### Entries provided ###

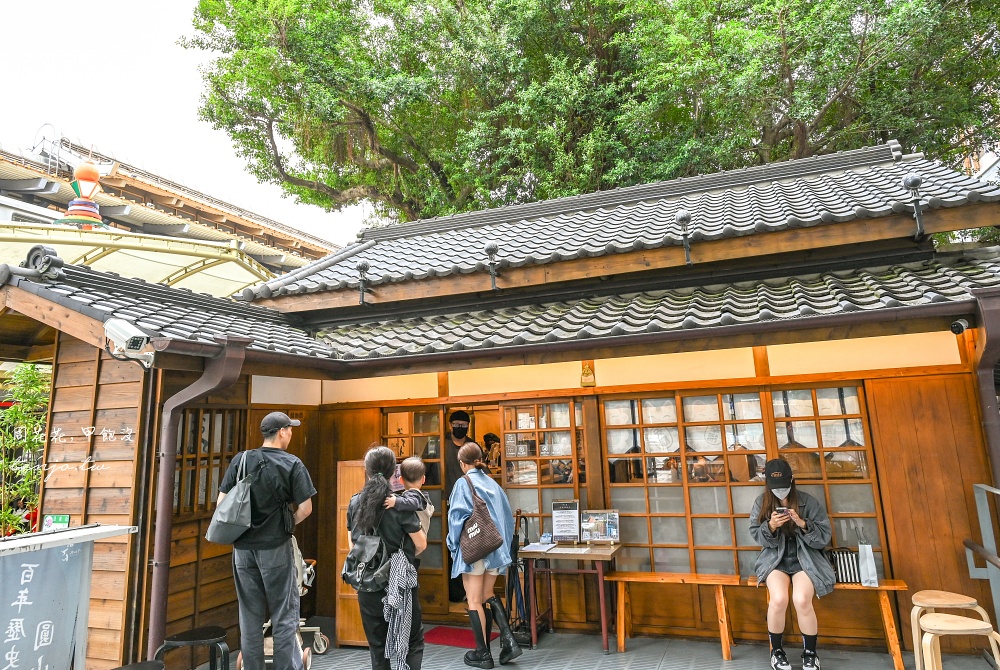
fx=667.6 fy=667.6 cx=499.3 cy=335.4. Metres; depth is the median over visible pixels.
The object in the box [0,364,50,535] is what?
bamboo plant
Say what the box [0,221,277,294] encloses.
canopy
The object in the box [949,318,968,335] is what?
security camera
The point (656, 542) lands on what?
lattice window
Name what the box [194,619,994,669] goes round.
floor
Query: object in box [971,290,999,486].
drainpipe
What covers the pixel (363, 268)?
lamp
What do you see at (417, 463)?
child
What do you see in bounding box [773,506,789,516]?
smartphone
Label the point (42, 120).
sky
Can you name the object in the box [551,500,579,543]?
menu stand
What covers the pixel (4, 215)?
background building
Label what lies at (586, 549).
paper
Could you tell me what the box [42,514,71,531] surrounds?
green sign
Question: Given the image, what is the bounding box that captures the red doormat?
[423,626,498,647]
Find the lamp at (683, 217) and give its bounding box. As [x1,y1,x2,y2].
[676,212,693,264]
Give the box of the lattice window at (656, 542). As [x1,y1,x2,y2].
[599,384,883,577]
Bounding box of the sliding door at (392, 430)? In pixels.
[380,408,446,608]
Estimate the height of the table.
0.768 m
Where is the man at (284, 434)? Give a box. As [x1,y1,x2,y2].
[214,409,314,669]
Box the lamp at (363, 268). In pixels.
[356,260,369,304]
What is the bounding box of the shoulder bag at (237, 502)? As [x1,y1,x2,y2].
[206,449,256,544]
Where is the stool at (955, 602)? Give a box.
[908,591,989,667]
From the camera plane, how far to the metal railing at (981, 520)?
4.68 m
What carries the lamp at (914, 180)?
attached to the wooden building at (568, 356)
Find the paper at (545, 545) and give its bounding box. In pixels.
[521,541,557,552]
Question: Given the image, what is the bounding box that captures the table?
[520,542,623,652]
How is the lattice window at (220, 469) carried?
in the wooden building at (568, 356)
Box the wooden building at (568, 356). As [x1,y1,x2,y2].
[1,134,999,669]
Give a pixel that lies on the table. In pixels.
(601, 608)
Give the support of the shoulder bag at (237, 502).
attached to the man at (284, 434)
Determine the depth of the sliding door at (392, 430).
6.52 m
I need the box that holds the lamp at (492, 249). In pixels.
[485,242,499,289]
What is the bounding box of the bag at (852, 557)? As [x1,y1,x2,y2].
[829,548,861,583]
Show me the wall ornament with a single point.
(586, 374)
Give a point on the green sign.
(61, 520)
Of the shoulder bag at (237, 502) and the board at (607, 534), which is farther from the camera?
the board at (607, 534)
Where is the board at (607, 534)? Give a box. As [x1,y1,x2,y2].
[581,509,619,544]
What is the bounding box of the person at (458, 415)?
[444,412,473,604]
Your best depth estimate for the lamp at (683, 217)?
6.08 m
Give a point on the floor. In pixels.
(666, 661)
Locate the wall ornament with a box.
[579,362,595,387]
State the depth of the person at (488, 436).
7.61 m
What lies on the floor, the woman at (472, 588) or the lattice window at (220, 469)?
the woman at (472, 588)
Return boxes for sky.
[0,0,380,243]
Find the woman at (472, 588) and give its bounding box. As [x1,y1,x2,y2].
[446,443,522,667]
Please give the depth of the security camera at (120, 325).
4.38 m
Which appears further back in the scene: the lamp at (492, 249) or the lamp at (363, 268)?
the lamp at (363, 268)
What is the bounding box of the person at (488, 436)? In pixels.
[482,432,500,470]
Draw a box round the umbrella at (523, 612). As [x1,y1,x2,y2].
[506,508,532,644]
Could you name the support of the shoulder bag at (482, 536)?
hanging from the woman at (472, 588)
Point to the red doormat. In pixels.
(447, 635)
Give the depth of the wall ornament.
6.13 m
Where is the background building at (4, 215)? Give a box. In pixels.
[0,131,348,285]
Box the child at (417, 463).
[384,456,434,544]
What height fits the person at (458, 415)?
1.887 m
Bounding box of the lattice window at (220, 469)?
[172,406,242,516]
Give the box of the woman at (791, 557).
[748,458,834,669]
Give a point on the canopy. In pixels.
(181, 262)
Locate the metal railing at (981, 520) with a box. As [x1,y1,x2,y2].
[967,483,999,634]
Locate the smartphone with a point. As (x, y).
(777, 510)
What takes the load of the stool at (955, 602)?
on the floor
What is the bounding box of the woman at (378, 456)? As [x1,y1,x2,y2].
[345,446,428,669]
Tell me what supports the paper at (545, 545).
on the table
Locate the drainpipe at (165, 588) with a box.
[144,334,248,664]
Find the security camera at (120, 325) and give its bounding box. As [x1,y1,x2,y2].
[103,317,155,366]
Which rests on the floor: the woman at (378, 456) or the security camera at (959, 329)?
the woman at (378, 456)
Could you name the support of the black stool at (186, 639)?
on the ground
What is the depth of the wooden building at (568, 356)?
5.82 m
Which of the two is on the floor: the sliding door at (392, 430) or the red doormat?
the red doormat
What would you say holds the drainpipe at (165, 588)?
attached to the wooden building at (568, 356)
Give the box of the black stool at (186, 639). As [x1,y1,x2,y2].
[157,626,230,669]
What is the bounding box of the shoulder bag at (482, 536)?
[458,473,502,564]
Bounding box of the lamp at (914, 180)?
[903,174,925,236]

###

#### Problem description:
Your reply should be the entries above, repeated exactly and free of pictures.

#### Output for this task:
fx=667.6 fy=667.6 cx=499.3 cy=335.4. Metres; depth is the median over visible pixels.
The object in the box [0,364,50,535] is what?
bamboo plant
Say what the box [0,221,277,294] encloses.
canopy
The object in the box [949,318,968,335] is what?
security camera
The point (656, 542) lands on what?
lattice window
Name what the box [194,619,994,669] goes round.
floor
Query: object in box [971,290,999,486].
drainpipe
What covers the pixel (363, 268)?
lamp
What do you see at (417, 463)?
child
What do you see in bounding box [773,506,789,516]?
smartphone
Label the point (42, 120).
sky
Can you name the object in the box [551,500,579,543]?
menu stand
What covers the pixel (4, 215)?
background building
Label what lies at (586, 549).
paper
Could you tell me what the box [42,514,71,531] surrounds?
green sign
Question: Given the image, what is the bounding box that captures the red doormat?
[423,626,498,647]
Find the lamp at (683, 217) and give its bounding box. As [x1,y1,x2,y2].
[676,212,693,264]
Give the box of the lattice window at (656, 542). As [x1,y1,x2,y2].
[599,384,883,577]
Bounding box of the sliding door at (392, 430)? In pixels.
[380,408,446,608]
Estimate the height of the table.
0.768 m
Where is the man at (284, 434)? Give a box. As [x1,y1,x2,y2].
[214,409,314,669]
Box the lamp at (363, 268). In pixels.
[356,260,369,304]
What is the bounding box of the shoulder bag at (237, 502)? As [x1,y1,x2,y2].
[206,449,256,544]
Where is the stool at (955, 602)? Give a box.
[908,591,989,667]
From the camera plane, how far to the metal railing at (981, 520)?
4.68 m
What carries the lamp at (914, 180)?
attached to the wooden building at (568, 356)
Find the paper at (545, 545) and give its bounding box. In pixels.
[521,541,557,552]
Question: Given the image, what is the bounding box that captures the table?
[520,542,623,652]
How is the lattice window at (220, 469) carried?
in the wooden building at (568, 356)
Box the wooden building at (568, 356). As [x1,y1,x2,y2].
[1,134,999,669]
Give a pixel that lies on the table. In pixels.
(601, 608)
Give the support of the shoulder bag at (237, 502).
attached to the man at (284, 434)
Determine the depth of the sliding door at (392, 430).
6.52 m
I need the box that holds the lamp at (492, 249). In pixels.
[485,242,499,289]
What is the bounding box of the bag at (852, 557)? As [x1,y1,x2,y2].
[829,548,861,583]
Show me the wall ornament with a single point.
(586, 374)
Give a point on the green sign.
(61, 520)
Of the shoulder bag at (237, 502) and the board at (607, 534), which is farther from the camera?
the board at (607, 534)
Where is the board at (607, 534)? Give a box. As [x1,y1,x2,y2].
[581,509,619,544]
What is the bounding box of the person at (458, 415)?
[444,412,473,604]
Your best depth estimate for the lamp at (683, 217)?
6.08 m
Give a point on the floor. In pixels.
(666, 661)
Locate the wall ornament with a box.
[579,362,595,387]
State the depth of the person at (488, 436).
7.61 m
What lies on the floor, the woman at (472, 588) or the lattice window at (220, 469)?
the woman at (472, 588)
Return boxes for sky.
[0,0,380,243]
Find the woman at (472, 588) and give its bounding box. As [x1,y1,x2,y2].
[446,443,522,667]
Please give the depth of the security camera at (120, 325).
4.38 m
Which appears further back in the scene: the lamp at (492, 249) or the lamp at (363, 268)?
the lamp at (363, 268)
What is the bounding box of the person at (488, 436)? In pixels.
[482,432,500,470]
Draw a box round the umbrella at (523, 612). As [x1,y1,x2,y2].
[506,508,532,644]
Could you name the support of the shoulder bag at (482, 536)?
hanging from the woman at (472, 588)
Point to the red doormat. In pixels.
(447, 635)
Give the depth of the wall ornament.
6.13 m
Where is the background building at (4, 215)? Give a box. In pixels.
[0,131,348,285]
Box the child at (417, 463).
[384,456,434,544]
What height fits the person at (458, 415)?
1.887 m
Bounding box of the lattice window at (220, 469)?
[172,406,242,516]
Give the box of the woman at (791, 557).
[748,458,834,669]
Give a point on the canopy. In pixels.
(181, 262)
Locate the metal railing at (981, 520) with a box. As [x1,y1,x2,y2].
[967,483,999,634]
Locate the smartphone with a point. As (x, y).
(777, 510)
What takes the load of the stool at (955, 602)?
on the floor
What is the bounding box of the woman at (378, 456)? As [x1,y1,x2,y2].
[345,446,428,669]
Tell me what supports the paper at (545, 545).
on the table
Locate the drainpipe at (165, 588) with a box.
[144,334,248,664]
Find the security camera at (120, 325) and give its bounding box. As [x1,y1,x2,y2].
[103,317,155,366]
Which rests on the floor: the woman at (378, 456) or the security camera at (959, 329)?
the woman at (378, 456)
Could you name the support of the black stool at (186, 639)?
on the ground
What is the depth of the wooden building at (568, 356)?
5.82 m
Which of the two is on the floor: the sliding door at (392, 430) or the red doormat?
the red doormat
What would you say holds the drainpipe at (165, 588)?
attached to the wooden building at (568, 356)
Give the box of the black stool at (186, 639). As [x1,y1,x2,y2].
[157,626,230,669]
What is the bounding box of the shoulder bag at (482, 536)?
[458,473,502,564]
Bounding box of the lamp at (914, 180)?
[903,174,925,236]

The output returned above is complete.